Non-retriable (ignored)

| Pattern | Reason | |---------|--------| | 401, 402, 403, 404 | HTTP client errors -- won't succeed on retry | | invalid api key, unauthorized | Auth errors -- fix your credentials | | invalid request, malformed | Bad request format -- won't succeed on retry | | model not found | Model doesn't exist | | context length, prompt too large | Context overflow -- message is too long | | insufficient credits | Billing issue -- requires user action |

Edge Cases

Server restarts: the queue is persisted to {stateDir}/ratelimit-retry/queue.json and reloaded on startup.
Same session errors multiple times: deduplicated by sessionKey. The existing entry is updated with incremented attempts and a recalculated retryAfter.
Retry fails with 429 again: agent_end fires again, re-queuing with incremented attempts.
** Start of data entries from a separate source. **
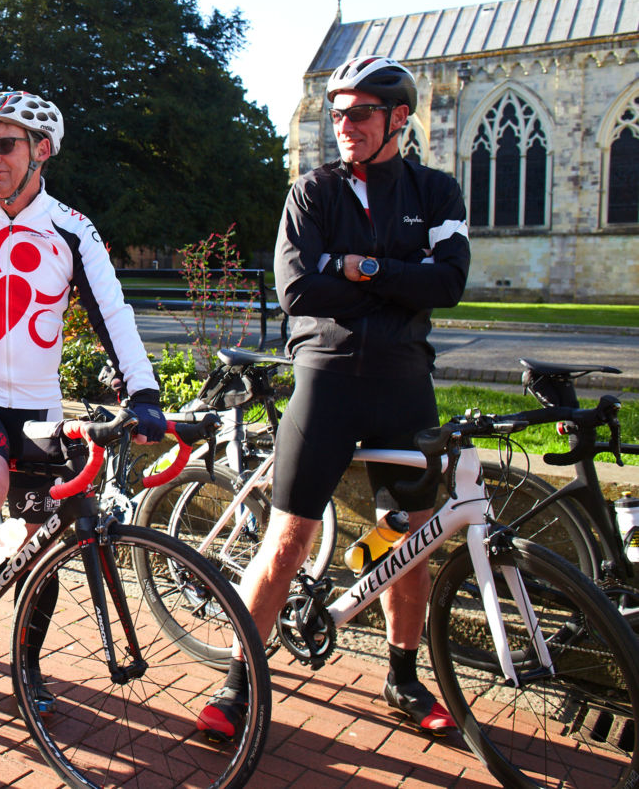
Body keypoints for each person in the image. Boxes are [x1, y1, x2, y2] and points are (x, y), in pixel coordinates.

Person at [197, 55, 471, 740]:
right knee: (289, 537)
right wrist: (399, 278)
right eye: (336, 113)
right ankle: (237, 687)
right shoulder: (312, 193)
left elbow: (449, 283)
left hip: (404, 382)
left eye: (359, 114)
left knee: (411, 540)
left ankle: (402, 677)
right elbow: (298, 292)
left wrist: (355, 266)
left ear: (398, 119)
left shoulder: (436, 192)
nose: (342, 125)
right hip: (327, 376)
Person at [0, 90, 165, 705]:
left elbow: (113, 314)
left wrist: (144, 391)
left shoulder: (72, 229)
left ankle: (27, 662)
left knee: (47, 529)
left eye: (6, 143)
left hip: (41, 404)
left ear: (41, 151)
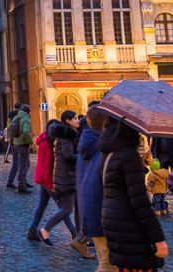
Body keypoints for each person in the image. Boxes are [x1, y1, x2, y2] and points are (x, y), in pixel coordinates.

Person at [100, 117, 168, 271]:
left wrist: (140, 165)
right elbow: (140, 202)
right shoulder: (128, 155)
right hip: (131, 227)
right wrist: (158, 239)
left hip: (113, 222)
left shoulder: (109, 153)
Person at [41, 111, 91, 257]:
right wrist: (82, 156)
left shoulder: (69, 134)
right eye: (75, 118)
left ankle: (79, 240)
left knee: (78, 209)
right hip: (66, 177)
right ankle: (45, 230)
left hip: (69, 176)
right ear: (68, 121)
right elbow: (68, 156)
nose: (78, 120)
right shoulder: (66, 136)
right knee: (68, 209)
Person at [77, 105, 114, 272]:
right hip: (106, 213)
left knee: (105, 262)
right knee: (108, 264)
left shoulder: (85, 144)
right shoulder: (104, 148)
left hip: (90, 212)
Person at [26, 113, 55, 244]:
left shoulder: (42, 139)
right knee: (64, 209)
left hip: (41, 176)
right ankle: (76, 236)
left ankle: (32, 229)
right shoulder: (49, 143)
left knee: (42, 205)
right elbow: (49, 163)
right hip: (47, 178)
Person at [6, 104, 33, 192]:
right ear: (28, 111)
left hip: (16, 143)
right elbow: (26, 132)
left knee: (25, 163)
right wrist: (29, 141)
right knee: (23, 164)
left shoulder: (16, 117)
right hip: (23, 144)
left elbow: (9, 129)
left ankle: (23, 182)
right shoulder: (26, 119)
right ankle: (21, 185)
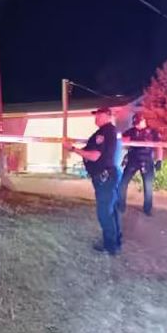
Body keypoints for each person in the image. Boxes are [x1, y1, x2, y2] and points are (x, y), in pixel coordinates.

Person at [66, 107, 124, 255]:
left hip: (104, 178)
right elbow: (90, 151)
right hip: (107, 176)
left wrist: (73, 149)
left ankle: (110, 246)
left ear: (108, 116)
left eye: (99, 115)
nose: (96, 118)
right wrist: (77, 149)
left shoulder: (105, 132)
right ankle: (115, 241)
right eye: (96, 115)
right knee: (111, 211)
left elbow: (94, 156)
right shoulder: (106, 131)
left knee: (104, 213)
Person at [118, 112, 163, 216]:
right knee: (123, 183)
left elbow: (159, 146)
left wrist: (159, 160)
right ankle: (121, 206)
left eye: (138, 123)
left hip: (146, 160)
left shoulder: (153, 132)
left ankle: (147, 209)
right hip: (132, 159)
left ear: (144, 121)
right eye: (135, 123)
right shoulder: (131, 131)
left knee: (148, 186)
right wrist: (123, 140)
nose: (137, 125)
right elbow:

Natural loop until success or maxRetryAttempts.
Gateway unreachable during retry: connection error is caught, entry's retryAfter is pushed to the next budget window to avoid hammering a down gateway every tick.
Max attempts exceeded: entry is removed from queue and a warning is logged.
Sub-agent sessions: handled identically -- sessionKey format agent:X:subagent:Y works the same way.
Timer fires during active retry: a retryInProgress guard prevents overlapping batches.
Queue file corrupted: JSON parse errors are caught; service starts with an empty queue and logs a warning.
Queue overflow: capped at 100 entries. Oldest entries are evicted when full.
Atomic writes: queue is written to a uniquely-named .tmp file first, then renamed, to prevent corruption on crashes or concurrent writes.

Limitations

Fire-and-forget window: after chat.send returns its ack, there is a brief period where the retried run is in progress. If it fails with 429 again immediately, there is a small window before the agent_end hook fires and re-queues it. This is by design -- the re-detection loop handles it.
chat.send requires a non-empty message: the retry always sends the configured retryMessage. It cannot send an empty message to silently resume.
No partial-run recovery: the plugin resumes the conversation from the last completed turn. It does not replay partial streaming output that was interrupted.
Single-instance only: the queue is a local JSON file with no locking. Running multiple OpenClaw instances sharing the same ~/.openclaw/ directory is not supported.
No backpressure on the provider: the plugin retries all ready sessions in sequence. If you have many queued sessions, they all fire at the start of the next window.

License

MIT

Contributing

Contributions are welcome. Please open an issue first to discuss what you would like to change.

git clone https://github.com/cheapestinference/openclaw-plugin-ratelimit-retry
cd openclaw-plugin-ratelimit-retry
# No build step. OpenClaw loads .ts files directly via Jiti.